D.K.: Tired and sore, our hands are tired and sore.

Sun: So talk a bit more about how you arrived at this particular shape [pointing towards a component piece].

I.J.: So this shape is a tetrahedral shape. So there are three angles that are 109.4 degrees, the tetrahedral angle. So we had that limitation. But we realized when we saw the modeling that it would be much easier to make a flat plane.

D.K.: If you put them together, you can sort of see circles, but that is a closed loop. So if you make them over and over again, it never curves. So we had to design angled bends into this at strategic locations. 

I.J.: At first we were worried that this would only be one directional curvature, like a ribbon, not a sphere. So we put the components into families, using the inherent geometry of the hexagon, and bent the angles. This allowed us to create a two dimensional curvature that we didn’t think we’d be able to.

Sun: So that’s how you ended up with the dome shape?

I.J.: Yes, it’s basically a truncated-isohedron (laughs). 
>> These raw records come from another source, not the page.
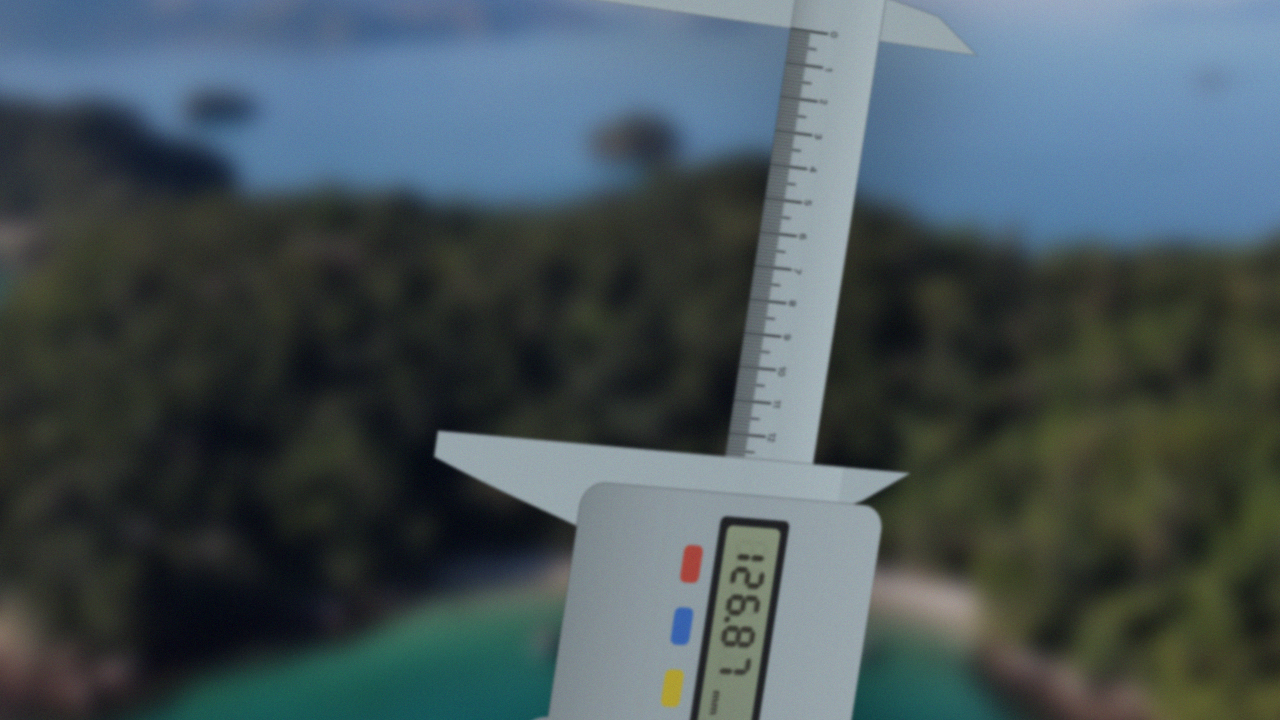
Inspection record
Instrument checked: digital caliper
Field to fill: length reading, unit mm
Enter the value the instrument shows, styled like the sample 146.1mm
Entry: 126.87mm
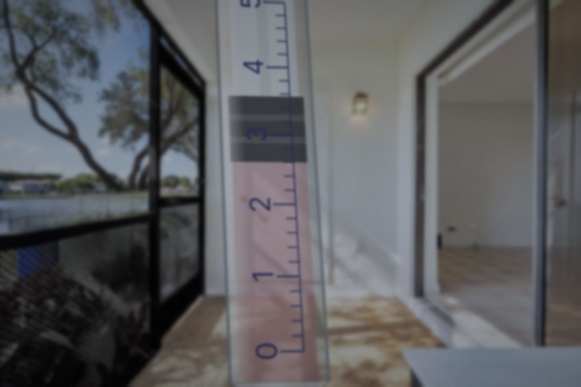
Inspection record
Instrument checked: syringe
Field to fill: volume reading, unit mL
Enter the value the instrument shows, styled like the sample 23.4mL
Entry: 2.6mL
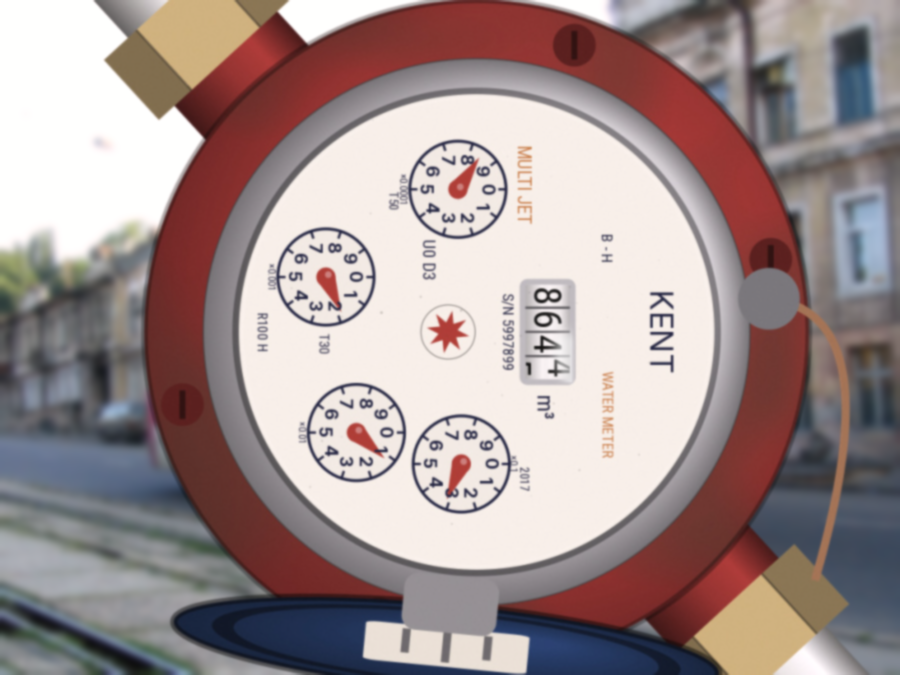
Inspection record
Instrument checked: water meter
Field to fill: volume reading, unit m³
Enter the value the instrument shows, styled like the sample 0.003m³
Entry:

D.K.: No big deal. (laughs)

Sun: Is this more of an engineering challenge or an architectural challenge? 

I.J.: It was different for different phases. 

D.M.: When you take a project from conception to construction, each phase has its own challenges. We would have dinners at Souvlaki house every Wednesday night, and talk out what needs to be done, throw ideas to the engineers, and they’d come back at us within a couple days.

D.K.: You have Ian approaching me and asking me about a paper model that he made. And I’d give it back, and say ‘maybe we should change this angle’ or ‘I don’t know how we’re gonna make that curvature. So there was a lot of back and forth between their artistic ideas and my engineering intuition.

D.M.: There were definitely moments where I would show them [the engineers] a sketch and they would just laugh at us, and we’d say, ‘no, we’re serious.’ It was fun to come at them with something that was so difficult, that they would want to make it simpler, and we’d say ‘no, let’s problem solve this.’ Because there are always ways to solve things that have been done before, but the question is that if you do something that hasn’t, then how do you look at things that have been done before to solve the new ideas?